Yann Novak is a Los Angeles-based artist & composer. His sound/drone work possesses a range of emotion: foreboding, beauty, tension, meditative. There is a density to his work that seductively lulls but at the same time will reveal a complex underbelly if you allow yourself to submerge beneath the layers. Since 2005, Novak has also curated the Dragon’s Eye Recordings label which has an impressive catalog of over 70+ releases. Having just returned from a solo tour of Europe, we asked Yann a few questions about his latest work.
COULD YOU GIVE ME A BIT OF BACKGROUND ON YOUR LATEST ALBUM (THE FUTURE IS A FORWARD ESCAPE INTO THE PAST)? THERE IS SUCH A DISTINCT AND UNIFIED MOOD YOU’VE CREATED OVER THE COURSE OF THESE FOUR PIECES AND I WAS CURIOUS WHAT INFLUENCED THEIR CREATION?
I started working on the new album shortly after my last solo exhibition––Repose––at Human Resources in Los Angeles, and the shift of intent the show underwent due to the turbulence of US politics played a huge role. Between December 2015 (when the exhibition was scheduled) and February 2017 (when it opened) a lot changed. Originally the show was going to deal very formally with only color and sound. It felt irresponsible not to at least acknowledge the intensity of current events, but that’s all I could really do for the exhibition. So the new album became my chance to explore what addressing politics through abstract music might look and sound like.
I was already toying with ideas of the passage of time and nostalgia because I was coming up on my 39th birthday, so I wanted to see how those concepts fit in with the precarity of global politics right now. This lead me to Terence McKenna’s The Archaic Revival, a book I had drawn a lot of inspiration from in the 90s. McKenna posits that when a culture becomes dysfunctional it attempts to revert back to a saner moment in its own history. Revisiting that text now made me realize the eerie similarity to the nostalgia-driven nationalism of today.
More disturbingly I found that the act of looking back at my own history and reminiscing about this book I loved in my raver days, I was falling into the same trap of selective memory: indulgently daydreaming about how easy and idealistic the 90s were, totally erasing how hard it was to be queer in the midwest, how hard growing up is in general, etc.
I wanted to find a way to explore this kind of feedback loop of ideas and maybe break the cycle if I could. So I decided to find things in my old pieces that didn’t work, that were not worthy of nostalgia, and try to resolve them.
WHAT METHODS DID YOU USE TO CREATE THESE PARTICULAR WORKS?
In order to fulfill this idea I had to subvert the impulse to look back and only see the good. I had to explore things that hadn’t been sucessful, or that to me were just not good. I started by trying to incorporate distortion, which is one of the textures that I think links the album together. I used to use it all the time, but became really skeptical of how good the slow introduction of distortion was for creating a tension or a crescendo. It had become a kind of crutch, so I nearly stopped using it, or when I did, it was used so subtly that it didn’t register. So throughout the new album I tried to find a new way to introduce distortion. I wanted it to add texture and dimension without adding drama.
Another technique I abandoned was using transient or sustained synthesized bass, I used to add subtle slow rhythms or just fill out the low end with really clean bass sounds. I love the physicality of these types of sounds, but in my quest to achieve stillness in my work I had a hard time justifying these gestures that felt too musical. So on the new album, particularly Radical Transparency and The Inertia of Time, I tried to reintroduce bass, sustained in the former and transient in the latter. On an album that in one way is addressing politics and in another is deeply personal and emotional, I felt I had the room to play with more musical techniques in order to create more emotional resonance.

* [Dataset section]
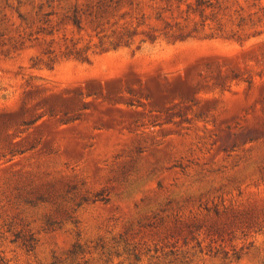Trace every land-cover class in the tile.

* [Goal] Copy the part of the Yann Novak interview that opens with the words containing "Yann Novak is" and closes with "his latest work.", switching "composer" to "sound designer". The material has no connection to the Yann Novak interview.

* [Answer to the exercise]
Yann Novak is a Los Angeles-based artist & sound designer. His sound/drone work possesses a range of emotion: foreboding, beauty, tension, meditative. There is a density to his work that seductively lulls but at the same time will reveal a complex underbelly if you allow yourself to submerge beneath the layers. Since 2005, Novak has also curated the Dragon’s Eye Recordings label which has an impressive catalog of over 70+ releases. Having just returned from a solo tour of Europe, we asked Yann a few questions about his latest work.